- [WRITTEN EXERCISE A]: Write out the Spark examples passage starting with "import random" and going on through "NUM_SAMPLES)).map(sample).reduce(lambda a, b: a + b)", switching every "NUM_SAMPLES" to "TOTAL_POINTS".
** START SELECTED EXCERPT **
That was a pretty simple example. More interesting is using Spark to estimate Pi. This is from the Spark Examples:

data = {
  'code': textwrap.dedent("""
    val NUM_SAMPLES = 100000;
    val count = sc.parallelize(1 to NUM_SAMPLES).map { i =>
      val x = Math.random();
      val y = Math.random();
      if (x*x + y*y < 1) 1 else 0
    }.reduce(_ + _);
    println(\"Pi is roughly \" + 4.0 * count / NUM_SAMPLES)
    """)
}

r = requests.post(statements_url, data=json.dumps(data), headers=headers)
pprint.pprint(r.json())

statement_url = host + r.headers['location']
r = requests.get(statement_url, headers=headers)
pprint.pprint(r.json())

{u'id': 1,
 u'output': {u'data': {u'text/plain': u'Pi is roughly 3.14004\nNUM_SAMPLES: Int = 100000\ncount: Int = 78501'},
             u'execution_count': 1,
             u'status': u'ok'},
 u'state': u'available'}

Finally, close the session:

session_url = 'http://localhost:8998/sessions/0'
requests.delete(session_url, headers=headers)

<Response [204]>

PySpark Example

PySpark has the same API, just with a different initial request:

data = {'kind': 'pyspark'}
r = requests.post(host + '/sessions', data=json.dumps(data), headers=headers)
r.json()

{u'id': 1, u'state': u'idle'}

The Pi example from before then can be run as:

data = {
  'code': textwrap.dedent("""
    import random
    NUM_SAMPLES = 100000
    def sample(p):
      x, y = random.random(), random.random()
      return 1 if x*x + y*y < 1 else 0

    count = sc.parallelize(xrange(0, NUM_SAMPLES)).map(sample).reduce(lambda a, b: a + b)
    print "Pi is roughly %f" % (4.0 * count / NUM_SAMPLES)
    """)
}

r = requests.post(statements_url, data=json.dumps(data), headers=headers)
pprint.pprint(r.json())

{u'id': 12,
u'output': {u'data': {u'text/plain': u'Pi is roughly 3.136000'},
            u'execution_count': 12,
            u'status': u'ok'},
u'state': u'running'}

SparkR Example

SparkR has the same API:

data = {'kind': 'sparkr'}
r = requests.post(host + '/sessions', data=json.dumps(data), headers=headers)
r.json()

{u'id': 1, u'state': u'idle'}

The Pi example from before then can be run as:

data = {
  'code': textwrap.dedent("""
    n <- 100000
    piFunc <- function(elem) {
      rands <- runif(n = 2, min = -1, max = 1)
      val <- ifelse((rands[1]^2 + rands[2]^2) < 1, 1.0, 0.0)
** END SELECTED EXCERPT **
** START RECORDS SUPPLIED **
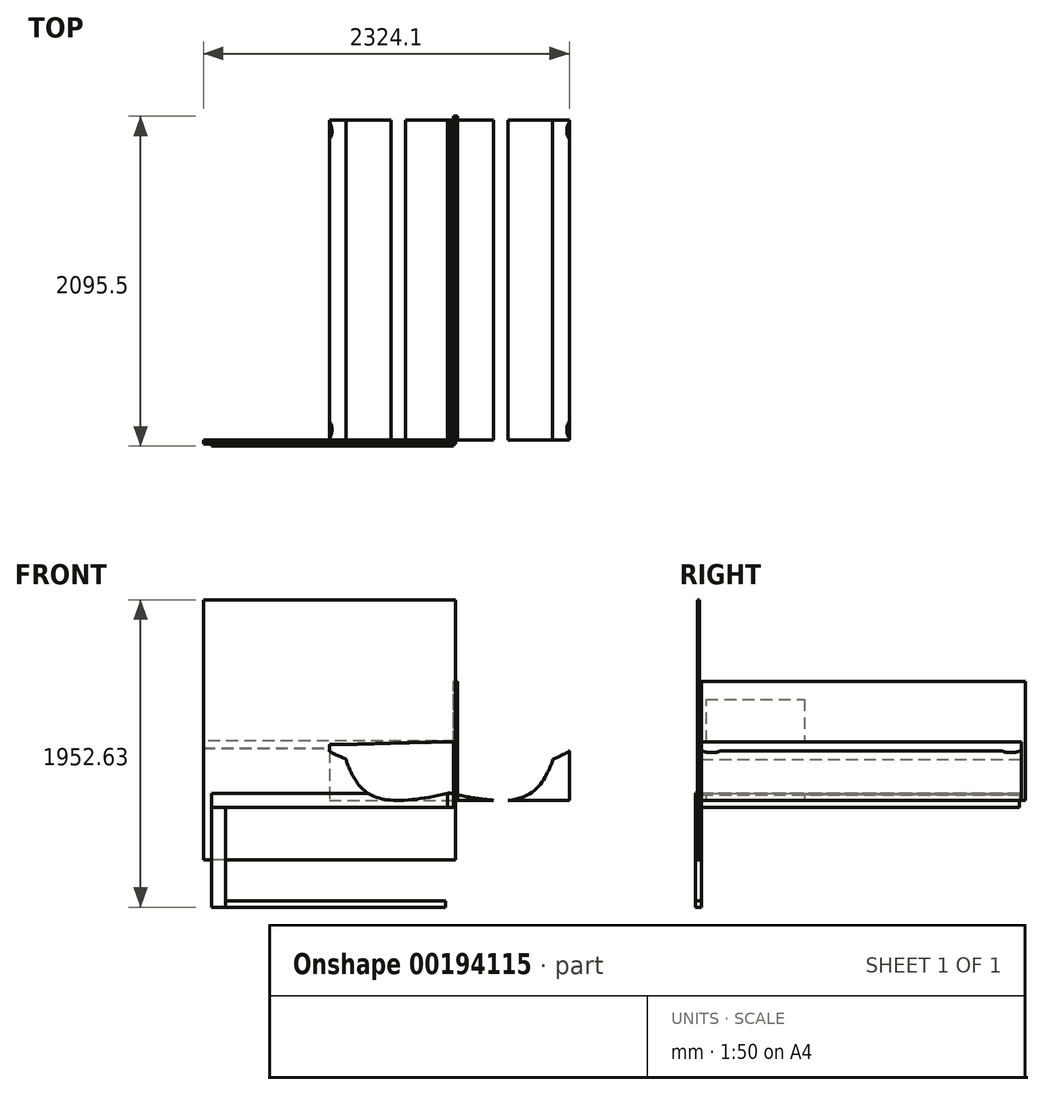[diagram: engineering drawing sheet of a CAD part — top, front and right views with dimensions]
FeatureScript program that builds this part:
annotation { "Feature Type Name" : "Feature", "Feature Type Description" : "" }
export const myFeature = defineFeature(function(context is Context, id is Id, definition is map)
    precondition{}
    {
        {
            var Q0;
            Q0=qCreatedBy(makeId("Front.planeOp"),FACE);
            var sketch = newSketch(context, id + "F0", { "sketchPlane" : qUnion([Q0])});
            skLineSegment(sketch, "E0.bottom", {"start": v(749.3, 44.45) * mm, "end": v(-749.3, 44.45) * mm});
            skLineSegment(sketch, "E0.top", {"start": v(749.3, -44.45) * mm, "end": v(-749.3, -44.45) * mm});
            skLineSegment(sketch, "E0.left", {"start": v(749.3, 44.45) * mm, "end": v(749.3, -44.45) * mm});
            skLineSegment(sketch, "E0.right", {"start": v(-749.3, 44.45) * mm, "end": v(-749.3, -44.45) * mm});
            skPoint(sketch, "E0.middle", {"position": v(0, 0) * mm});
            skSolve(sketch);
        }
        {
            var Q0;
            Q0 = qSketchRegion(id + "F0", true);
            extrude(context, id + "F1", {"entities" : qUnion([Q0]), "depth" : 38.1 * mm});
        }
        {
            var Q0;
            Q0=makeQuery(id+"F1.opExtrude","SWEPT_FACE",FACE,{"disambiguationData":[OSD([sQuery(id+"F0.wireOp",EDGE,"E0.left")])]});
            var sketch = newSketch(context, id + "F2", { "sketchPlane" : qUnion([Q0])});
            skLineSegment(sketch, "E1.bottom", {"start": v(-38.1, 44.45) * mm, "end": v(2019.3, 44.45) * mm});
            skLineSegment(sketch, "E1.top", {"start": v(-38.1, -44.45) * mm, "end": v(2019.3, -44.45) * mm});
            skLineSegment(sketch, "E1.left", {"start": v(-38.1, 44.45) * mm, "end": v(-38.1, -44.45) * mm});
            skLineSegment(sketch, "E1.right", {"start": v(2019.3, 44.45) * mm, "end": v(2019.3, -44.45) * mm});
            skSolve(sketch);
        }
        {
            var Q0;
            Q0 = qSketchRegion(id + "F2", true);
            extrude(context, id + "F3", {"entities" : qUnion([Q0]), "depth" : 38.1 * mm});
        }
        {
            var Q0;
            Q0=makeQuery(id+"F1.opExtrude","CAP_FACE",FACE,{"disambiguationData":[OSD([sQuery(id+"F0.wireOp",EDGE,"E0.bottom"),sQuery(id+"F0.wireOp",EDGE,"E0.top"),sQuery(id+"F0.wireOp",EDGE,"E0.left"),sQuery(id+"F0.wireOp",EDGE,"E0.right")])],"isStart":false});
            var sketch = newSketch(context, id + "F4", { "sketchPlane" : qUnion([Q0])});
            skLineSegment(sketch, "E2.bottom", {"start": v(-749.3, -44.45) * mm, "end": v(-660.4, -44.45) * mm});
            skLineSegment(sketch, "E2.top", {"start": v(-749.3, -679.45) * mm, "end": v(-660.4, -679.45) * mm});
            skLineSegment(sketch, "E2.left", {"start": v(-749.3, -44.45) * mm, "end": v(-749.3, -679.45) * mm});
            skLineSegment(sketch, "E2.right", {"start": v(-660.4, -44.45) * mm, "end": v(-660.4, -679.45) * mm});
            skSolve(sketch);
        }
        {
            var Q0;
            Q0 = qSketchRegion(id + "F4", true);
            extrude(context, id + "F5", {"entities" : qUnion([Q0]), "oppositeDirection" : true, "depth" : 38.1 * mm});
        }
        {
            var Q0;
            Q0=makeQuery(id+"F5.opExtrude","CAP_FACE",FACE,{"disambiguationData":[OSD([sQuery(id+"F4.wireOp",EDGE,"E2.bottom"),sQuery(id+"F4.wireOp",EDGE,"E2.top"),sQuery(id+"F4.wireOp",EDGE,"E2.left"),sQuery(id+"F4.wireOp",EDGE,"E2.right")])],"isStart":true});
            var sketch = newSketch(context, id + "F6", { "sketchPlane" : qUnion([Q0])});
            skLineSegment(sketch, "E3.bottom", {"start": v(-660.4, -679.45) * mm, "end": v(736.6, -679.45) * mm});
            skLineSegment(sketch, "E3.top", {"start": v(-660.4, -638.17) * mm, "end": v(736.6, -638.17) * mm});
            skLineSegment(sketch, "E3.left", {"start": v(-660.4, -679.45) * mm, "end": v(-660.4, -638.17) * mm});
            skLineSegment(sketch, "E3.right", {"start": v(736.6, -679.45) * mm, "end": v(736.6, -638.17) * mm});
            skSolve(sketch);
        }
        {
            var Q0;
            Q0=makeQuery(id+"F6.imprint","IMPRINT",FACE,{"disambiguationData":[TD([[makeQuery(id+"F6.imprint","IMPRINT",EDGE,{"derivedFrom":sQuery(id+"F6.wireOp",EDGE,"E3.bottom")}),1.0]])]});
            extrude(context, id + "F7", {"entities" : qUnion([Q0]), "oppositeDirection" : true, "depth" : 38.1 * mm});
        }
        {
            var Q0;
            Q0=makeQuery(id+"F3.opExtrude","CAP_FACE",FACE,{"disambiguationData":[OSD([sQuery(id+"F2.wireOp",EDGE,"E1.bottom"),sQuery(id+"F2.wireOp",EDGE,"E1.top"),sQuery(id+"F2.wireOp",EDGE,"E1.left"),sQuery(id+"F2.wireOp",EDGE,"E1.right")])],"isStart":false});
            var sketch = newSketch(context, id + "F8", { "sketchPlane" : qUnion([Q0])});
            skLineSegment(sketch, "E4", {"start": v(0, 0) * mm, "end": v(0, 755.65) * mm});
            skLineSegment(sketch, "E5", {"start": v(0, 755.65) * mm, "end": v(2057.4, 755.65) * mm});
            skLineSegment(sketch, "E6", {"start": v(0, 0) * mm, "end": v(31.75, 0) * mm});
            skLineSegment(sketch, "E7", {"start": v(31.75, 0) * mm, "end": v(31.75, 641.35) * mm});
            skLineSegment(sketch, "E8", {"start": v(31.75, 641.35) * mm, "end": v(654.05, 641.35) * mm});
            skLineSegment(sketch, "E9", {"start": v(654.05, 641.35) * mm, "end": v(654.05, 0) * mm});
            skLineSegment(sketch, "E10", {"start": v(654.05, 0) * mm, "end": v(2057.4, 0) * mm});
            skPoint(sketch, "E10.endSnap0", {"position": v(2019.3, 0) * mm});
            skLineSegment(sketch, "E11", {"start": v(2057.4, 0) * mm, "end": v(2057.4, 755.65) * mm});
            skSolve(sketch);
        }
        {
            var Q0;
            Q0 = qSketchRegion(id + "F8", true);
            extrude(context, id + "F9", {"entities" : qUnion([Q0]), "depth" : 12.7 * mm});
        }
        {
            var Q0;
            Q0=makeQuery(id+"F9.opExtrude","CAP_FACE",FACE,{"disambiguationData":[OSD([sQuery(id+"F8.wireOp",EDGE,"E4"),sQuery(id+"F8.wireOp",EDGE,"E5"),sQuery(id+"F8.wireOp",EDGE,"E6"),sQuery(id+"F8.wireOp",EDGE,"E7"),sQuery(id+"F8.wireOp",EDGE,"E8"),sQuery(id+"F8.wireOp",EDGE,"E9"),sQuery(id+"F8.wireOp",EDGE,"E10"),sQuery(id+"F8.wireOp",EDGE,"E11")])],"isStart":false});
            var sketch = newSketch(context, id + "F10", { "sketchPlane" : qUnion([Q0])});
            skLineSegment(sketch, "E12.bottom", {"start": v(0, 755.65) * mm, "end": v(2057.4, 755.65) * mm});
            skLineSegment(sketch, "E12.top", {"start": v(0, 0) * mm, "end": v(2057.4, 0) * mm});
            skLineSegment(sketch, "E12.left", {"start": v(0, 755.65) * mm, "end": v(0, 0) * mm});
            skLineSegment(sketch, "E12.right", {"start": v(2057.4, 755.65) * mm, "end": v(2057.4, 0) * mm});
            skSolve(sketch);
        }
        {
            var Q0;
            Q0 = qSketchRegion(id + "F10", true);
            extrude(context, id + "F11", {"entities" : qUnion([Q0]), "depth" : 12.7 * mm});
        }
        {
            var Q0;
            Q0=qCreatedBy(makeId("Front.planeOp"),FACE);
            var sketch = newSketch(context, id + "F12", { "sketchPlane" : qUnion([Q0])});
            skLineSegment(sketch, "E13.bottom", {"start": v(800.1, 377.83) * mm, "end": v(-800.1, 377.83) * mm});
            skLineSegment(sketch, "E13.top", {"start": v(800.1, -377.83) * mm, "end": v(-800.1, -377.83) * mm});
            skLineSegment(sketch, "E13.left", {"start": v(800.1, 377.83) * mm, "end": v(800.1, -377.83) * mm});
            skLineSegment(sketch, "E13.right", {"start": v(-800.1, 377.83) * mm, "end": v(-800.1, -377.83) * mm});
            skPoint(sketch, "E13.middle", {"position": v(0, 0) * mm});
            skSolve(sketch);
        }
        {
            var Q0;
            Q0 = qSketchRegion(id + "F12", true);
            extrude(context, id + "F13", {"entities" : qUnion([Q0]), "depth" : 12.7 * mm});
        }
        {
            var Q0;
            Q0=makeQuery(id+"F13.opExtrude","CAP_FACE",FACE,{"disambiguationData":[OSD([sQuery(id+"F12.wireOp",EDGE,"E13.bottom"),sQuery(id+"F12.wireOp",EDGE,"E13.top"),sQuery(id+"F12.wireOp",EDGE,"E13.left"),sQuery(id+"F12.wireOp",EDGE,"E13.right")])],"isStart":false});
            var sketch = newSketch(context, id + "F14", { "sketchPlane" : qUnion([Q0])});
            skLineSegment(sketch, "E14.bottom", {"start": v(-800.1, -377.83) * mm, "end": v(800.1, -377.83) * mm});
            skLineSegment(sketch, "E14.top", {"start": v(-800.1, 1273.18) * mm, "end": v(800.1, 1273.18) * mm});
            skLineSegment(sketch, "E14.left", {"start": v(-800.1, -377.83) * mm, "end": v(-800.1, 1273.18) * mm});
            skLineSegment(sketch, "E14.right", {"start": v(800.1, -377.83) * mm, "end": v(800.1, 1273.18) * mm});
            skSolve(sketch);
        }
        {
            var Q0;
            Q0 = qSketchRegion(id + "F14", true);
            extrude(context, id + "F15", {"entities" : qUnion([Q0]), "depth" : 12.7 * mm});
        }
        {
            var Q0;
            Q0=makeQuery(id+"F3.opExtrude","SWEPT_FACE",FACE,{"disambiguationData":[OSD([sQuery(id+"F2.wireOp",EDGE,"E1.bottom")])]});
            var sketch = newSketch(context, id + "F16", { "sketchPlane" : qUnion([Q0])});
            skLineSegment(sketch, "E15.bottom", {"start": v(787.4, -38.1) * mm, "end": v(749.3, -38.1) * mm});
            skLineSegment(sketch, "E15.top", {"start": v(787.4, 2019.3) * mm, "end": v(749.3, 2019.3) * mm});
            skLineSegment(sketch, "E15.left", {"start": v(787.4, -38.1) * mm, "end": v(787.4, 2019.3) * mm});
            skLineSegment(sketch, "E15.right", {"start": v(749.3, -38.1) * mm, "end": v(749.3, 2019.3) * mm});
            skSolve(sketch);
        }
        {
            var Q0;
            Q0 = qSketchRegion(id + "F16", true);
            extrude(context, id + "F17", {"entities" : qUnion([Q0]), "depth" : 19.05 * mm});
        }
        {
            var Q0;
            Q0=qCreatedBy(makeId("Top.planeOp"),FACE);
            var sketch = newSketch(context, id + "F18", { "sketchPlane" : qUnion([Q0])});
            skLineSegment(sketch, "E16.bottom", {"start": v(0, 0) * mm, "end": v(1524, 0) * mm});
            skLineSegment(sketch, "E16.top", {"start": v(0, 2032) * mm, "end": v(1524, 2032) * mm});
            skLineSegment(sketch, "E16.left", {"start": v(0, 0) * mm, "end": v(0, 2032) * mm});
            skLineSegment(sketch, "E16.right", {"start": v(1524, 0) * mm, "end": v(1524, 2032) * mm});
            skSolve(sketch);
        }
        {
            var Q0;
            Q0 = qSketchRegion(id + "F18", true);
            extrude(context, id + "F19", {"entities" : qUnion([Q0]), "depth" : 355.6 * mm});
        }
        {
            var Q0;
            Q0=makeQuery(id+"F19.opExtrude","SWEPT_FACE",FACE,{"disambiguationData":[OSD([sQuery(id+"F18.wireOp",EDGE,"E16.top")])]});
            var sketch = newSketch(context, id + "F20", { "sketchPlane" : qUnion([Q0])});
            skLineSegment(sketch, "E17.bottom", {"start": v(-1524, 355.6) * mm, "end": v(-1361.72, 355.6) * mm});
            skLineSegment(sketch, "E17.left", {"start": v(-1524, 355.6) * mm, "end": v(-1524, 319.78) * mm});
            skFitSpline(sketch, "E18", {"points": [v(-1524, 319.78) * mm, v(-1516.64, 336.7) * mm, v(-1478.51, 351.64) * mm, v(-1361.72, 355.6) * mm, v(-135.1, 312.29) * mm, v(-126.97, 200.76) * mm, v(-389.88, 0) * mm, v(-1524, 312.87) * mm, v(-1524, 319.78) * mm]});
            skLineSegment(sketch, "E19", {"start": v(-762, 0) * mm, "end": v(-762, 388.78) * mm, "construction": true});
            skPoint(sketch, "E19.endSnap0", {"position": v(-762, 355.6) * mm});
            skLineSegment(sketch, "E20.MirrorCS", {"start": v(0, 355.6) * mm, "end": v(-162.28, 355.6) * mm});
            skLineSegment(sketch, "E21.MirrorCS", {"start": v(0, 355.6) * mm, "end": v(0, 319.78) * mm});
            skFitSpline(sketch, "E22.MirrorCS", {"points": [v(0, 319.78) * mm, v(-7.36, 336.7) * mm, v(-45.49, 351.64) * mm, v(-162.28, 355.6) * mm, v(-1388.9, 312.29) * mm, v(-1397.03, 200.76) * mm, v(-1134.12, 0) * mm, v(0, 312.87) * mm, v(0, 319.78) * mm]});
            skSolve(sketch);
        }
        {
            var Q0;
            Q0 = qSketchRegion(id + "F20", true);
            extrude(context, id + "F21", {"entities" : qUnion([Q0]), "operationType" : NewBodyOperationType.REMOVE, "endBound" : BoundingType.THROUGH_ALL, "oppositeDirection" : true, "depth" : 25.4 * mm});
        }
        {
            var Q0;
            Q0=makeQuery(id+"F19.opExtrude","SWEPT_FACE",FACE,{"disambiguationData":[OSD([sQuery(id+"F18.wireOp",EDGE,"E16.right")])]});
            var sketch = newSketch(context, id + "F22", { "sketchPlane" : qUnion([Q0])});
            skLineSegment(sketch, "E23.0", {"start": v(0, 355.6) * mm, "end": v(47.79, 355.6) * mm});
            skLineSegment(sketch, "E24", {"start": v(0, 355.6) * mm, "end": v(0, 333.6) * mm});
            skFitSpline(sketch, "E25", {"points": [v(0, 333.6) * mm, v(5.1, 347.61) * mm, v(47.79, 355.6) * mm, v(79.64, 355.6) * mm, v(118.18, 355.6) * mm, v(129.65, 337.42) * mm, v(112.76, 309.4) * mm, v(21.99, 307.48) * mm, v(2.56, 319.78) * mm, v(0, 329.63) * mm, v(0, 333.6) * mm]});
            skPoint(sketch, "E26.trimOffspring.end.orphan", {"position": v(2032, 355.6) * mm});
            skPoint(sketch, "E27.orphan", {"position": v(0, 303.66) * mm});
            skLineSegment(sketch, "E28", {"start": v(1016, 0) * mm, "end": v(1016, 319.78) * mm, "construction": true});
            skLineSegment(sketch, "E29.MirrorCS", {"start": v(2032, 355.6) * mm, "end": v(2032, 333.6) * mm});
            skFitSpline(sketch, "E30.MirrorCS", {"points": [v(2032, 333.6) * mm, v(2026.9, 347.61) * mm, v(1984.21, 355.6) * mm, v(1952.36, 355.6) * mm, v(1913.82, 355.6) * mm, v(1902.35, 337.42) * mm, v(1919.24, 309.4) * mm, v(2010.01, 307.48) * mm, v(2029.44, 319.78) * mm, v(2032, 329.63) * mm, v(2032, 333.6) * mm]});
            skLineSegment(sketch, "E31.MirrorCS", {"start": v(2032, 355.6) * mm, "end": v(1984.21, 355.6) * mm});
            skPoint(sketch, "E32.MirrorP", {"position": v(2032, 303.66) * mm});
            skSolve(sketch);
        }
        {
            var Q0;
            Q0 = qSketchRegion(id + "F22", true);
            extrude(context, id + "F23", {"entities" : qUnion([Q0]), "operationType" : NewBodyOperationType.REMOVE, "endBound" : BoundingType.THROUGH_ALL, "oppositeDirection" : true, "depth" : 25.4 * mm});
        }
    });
** END RECORDS SUPPLIED **
- [WRITTEN EXERCISE B]: Select each line in the entries that contains the string "construction" and copy those lines.

- [EXPECTED OUTPUT A]:
import random
    TOTAL_POINTS = 100000
    def sample(p):
      x, y = random.random(), random.random()
      return 1 if x*x + y*y < 1 else 0

    count = sc.parallelize(xrange(0, TOTAL_POINTS)).map(sample).reduce(lambda a, b: a + b)

- [EXPECTED OUTPUT B]:
            skLineSegment(sketch, "E19", {"start": v(-762, 0) * mm, "end": v(-762, 388.78) * mm, "construction": true});
            skLineSegment(sketch, "E28", {"start": v(1016, 0) * mm, "end": v(1016, 319.78) * mm, "construction": true});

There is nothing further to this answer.